### Objective 1
In the blog post about starting a second, creative-writing blog, where does Ariel now teach from?
### Objective 2
Carry on the blog post about starting a second, creative-writing blog from its last sentence.

### Page text
-----
Sunday, September 26, 2010
My friend Dawn recently suggested that I start a new blog in addition to what you see before you. One with a once-a-month entry focusing on creative writings, rather than this forum, which functions as a journal of sorts. I’ve thought about it and like the idea. Some entries would draw from my childhood and young adulthood up until about 1994 or so. At that point, one can definitely argue that I was NOT a young adult. Not at the age of 37. Damn that’s funny, now that I look at it. Because from this vantage point in my life, 37 is quite young.
But we’ll take it up to about 37 or so. Through my acting days.
I don’t know when it happened, but somewhere along the way, I eased into the house of middle age and took up residence with a vengence. From this past Thursday, I am 53 you see. Well past youth, but not, I hope, forgetful of what it is to be young. In fact, I’m confident that I can look back at my youth with clarity, respect, and a little bit of tenderness. The fact is, I have looked back on it, particularly in the quick writes Ariel assigns us every week of a session. I’d never really examined my youth before, but in doing so this last year have found much to laugh about, to shed a tear or two over, and to learn from, because I don’t think acquiring worldly wisdom is a good thing if it means sacrificing those magnificent child-like qualities.
But we all do it.
As we up, the simple quality of having faith in other people evolves from wonderful and childlike, to sweet and naive, to inexcusable and insane. Insanity being defined as “doing the same thing time after time expecting a different result.” So. Look at the lessons we learn and how they’re phrased. “Fool me once, shame on you. Fool me twice, shame on me.” “Once burned, twice as cautious.” “There’s a sucker born every minute, and two to take him.” I could go on. You could provide some I’ve never heard of.
The fact is, I hung onto that faith far longer than many. Some friends would argue that I haven’t totally given it up, and that I’m the worse off for it.
One thing I have become aware of is that much of my childhood fell outside the norm for a boy. Boy, remember, is 37 and younger. :-) People in my online writing class have shown an interest. So has my friend Dawn. Few others, because I haven’t allowed many to read that material yet. The class was easy. I’ve never met any of them. Chances are that I might one of these days, as Ariel teaches out of Santa Fe, New Mexico now. A 650 mile drive for me. I’d like to study with her in person one day. But I probably won’t meet many from the class. That’s just the way it goes.
I trust them, though. All of them. Because they have been as revealing in their writing. And most of them write memoir. Period. Remember my blog two weeks ago? They really do bleed on the page. You have to respect the blood and treat those kinds of wounds kindly.
I can hide a whole lot in the guise of fiction. Would any of my friends believe that there’s a part of me in my villain Goodtime Charlie? A character one of my classmates has termed “my favorite despicable character?” Who knows? He’s fictional, but I assure you that a part of me understands Charlie, despicable as he is. I might have wound up just like him had I become a bestselling novelist in my twenties. Check that. I might have been worse.
So, I think this new blog idea might fly ... at least for me. Obviously, I hope people will follow it, but it’ll be a way to get my creative writing into the public eye. Slowly, I know, but surely. When I go to the San Francisco Writers Conference in February, and a prospective agent or editor asks about a blog (and I’ve been assured they will at some point), then I will have a body of work to point them too.
-----
### Extracted information
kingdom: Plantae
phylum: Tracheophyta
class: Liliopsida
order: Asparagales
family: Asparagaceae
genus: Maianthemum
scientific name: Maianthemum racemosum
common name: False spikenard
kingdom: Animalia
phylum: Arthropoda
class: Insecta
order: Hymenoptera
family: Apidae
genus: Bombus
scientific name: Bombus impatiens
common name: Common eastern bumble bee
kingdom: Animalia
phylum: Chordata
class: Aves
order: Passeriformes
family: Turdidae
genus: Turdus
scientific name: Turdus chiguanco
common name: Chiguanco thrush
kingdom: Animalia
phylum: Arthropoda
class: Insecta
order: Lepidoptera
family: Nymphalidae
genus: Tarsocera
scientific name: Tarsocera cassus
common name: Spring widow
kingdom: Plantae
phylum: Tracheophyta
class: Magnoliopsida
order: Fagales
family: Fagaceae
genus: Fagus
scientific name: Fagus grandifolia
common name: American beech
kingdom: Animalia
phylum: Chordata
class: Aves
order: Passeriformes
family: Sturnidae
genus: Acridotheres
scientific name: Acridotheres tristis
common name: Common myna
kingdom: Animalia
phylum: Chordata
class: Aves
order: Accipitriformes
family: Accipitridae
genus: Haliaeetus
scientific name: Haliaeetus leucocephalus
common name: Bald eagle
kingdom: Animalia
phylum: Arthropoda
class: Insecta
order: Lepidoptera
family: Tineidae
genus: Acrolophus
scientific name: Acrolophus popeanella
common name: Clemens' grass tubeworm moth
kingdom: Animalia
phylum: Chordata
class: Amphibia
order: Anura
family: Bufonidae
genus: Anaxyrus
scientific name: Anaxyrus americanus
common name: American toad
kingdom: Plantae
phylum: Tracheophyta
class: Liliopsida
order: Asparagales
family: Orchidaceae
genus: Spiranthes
-----
### Written answer 1
Santa Fe, New Mexico.

### Written answer 2
I’m thinking of posting memoir work at first, then maybe I’ll add in some short fiction, then some experimental fiction. Since it’s a once a month endeavor, I don’t think a maximum word count will be necessary (I set 1,000 words as the max here, and occasionally abide by it), but I doubt that anything will exceed 5,000. I will post the word length at the beginning to give the reader enough information to decide whether to read it now, or later, or not at all.
I don’t know. Maybe I won’t post the word length. For me, I’ve read 5,000 word stories that seem like 500. And 1,000 word stories that seem like 10,000. Einstein’s theory of relativity at work. Einstein also said that “Imagination is more important than knowledge.”
I like that.
So, what are some of the things I can write about/have written about? How about one of my tours through the sewer system of Dallas, alone? How about visiting my father with my girlfriend the night before he died? How about the LA earthquake of 1994? That one takes us right up to my limit and was, as Bette Davis once observed, “a bumpy ride.” Like all stories, though, it not just the story, but how its told. I’ve always had a knack for skewing a story for a particular audience. My ex-wife would say that I reinvent the story each time I tell it, and to a certain extent that’s true. Heaven knows I got just as tired of her saying in mixed company, “That’s not the way you told it last time,” as she did with me not telling it the same way as last time.
In my view, its a story, not a speech. In my ex-wife’s view it’s a “whopper.”
It is true that I have been accused of coming from the John Steinbeck (pictured) school of story telling. The writer of such greats as “The Grapes of Wrath,” and “Of Mice and Men,” told a man a story at a party that, Steinbeck had forgotten, the man had told him the previous week. When called on it, Steinbeck smiled and said, “Well, good storytellers never pay attention to the facts.”
I’m not quite that bad (or that good a writer), but I will twist the facts depending on my audience. Twist isn’t such a good word, now that I look at it. Let’s just say that I emphasize some facts over others depending on the situation. There we go.
So, let me think a little more about this new blog thing. I’ll let you know. AND, I’m past 1,000 words. Oops.
I weighed in at 272 last week, up a pound. This last week has also featured my birthday and my 35-year high school reunion. More on that next week, and probably a little more weight. No time to get it into this one. But it is a pleasure to have my friends Brent and Michelle visit.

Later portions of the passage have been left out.